##  Chapter 11: Linear unsupervised learning

# 11.3  Feature scaling via ZCA sphereing

Once we have derived PCA we will then discuss a number of popular applications of the technique - with an emphasis on two major areas.  The first application is to supervised learning datasets, where PCA is used to learn a complete $K=N$ dimensional spanning set for use as an advanced version of *feature scaling* / *data normalization*.  This is typically referred to as *sphereing*.  For unsupervised learning datasets, that is data consisting of input points alone, PCA is often used to learn a lower dimensional $K < N$ representation that is easier for human beings to interpret.

In [2]:
# This code cell will not be shown in the HTML version of this notebook
# imports from custom library
import sys
sys.path.append('../../')

:: Provided material ::
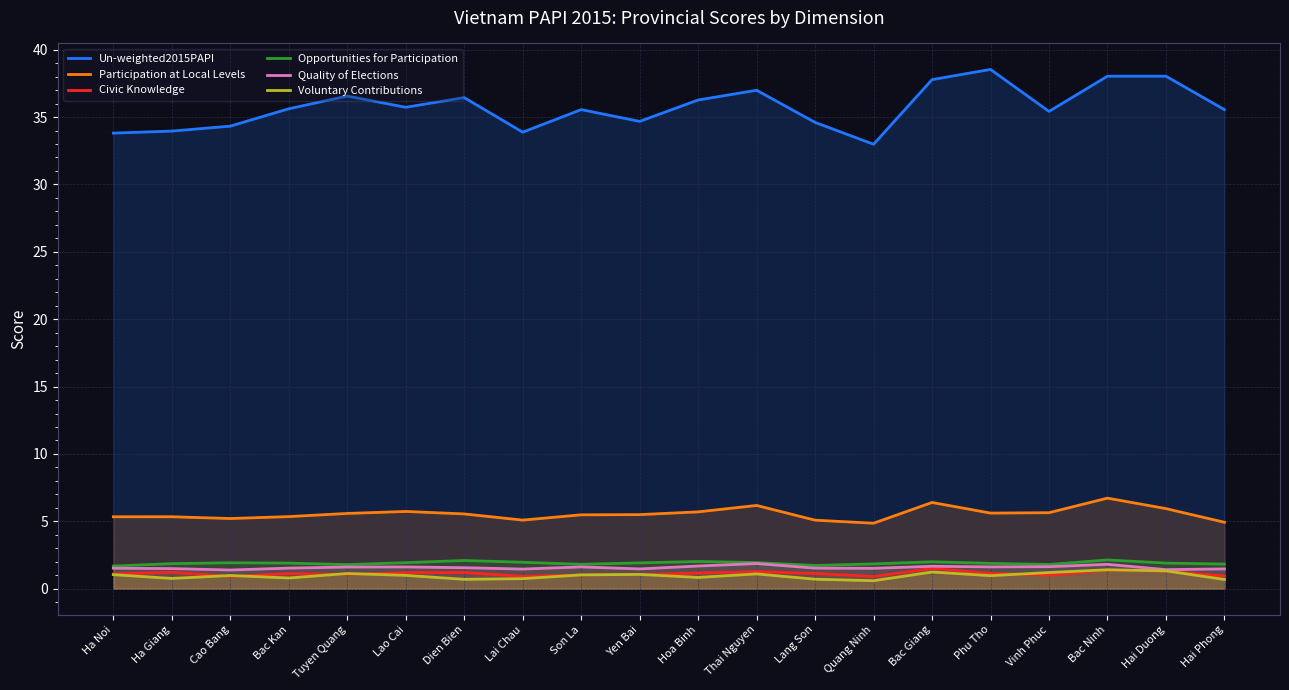

Which series changed the most between Hoa Binh and Vinh Phuc?

Un-weighted2015PAPI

:: Work instructions ::
Can you sum up the section on ZCA sphereing in two sentences? Rely only on the section on ZCA sphereing.

:: Expected output ::
PCA has popular applications in two major areas, the first being supervised learning datasets, where it learns a complete $K=N$ dimensional spanning set as an advanced form of feature scaling or data normalization, typically called sphereing. For unsupervised learning datasets, which consist of input points alone, PCA is often used to learn a lower dimensional $K < N$ representation that is easier for human beings to interpret.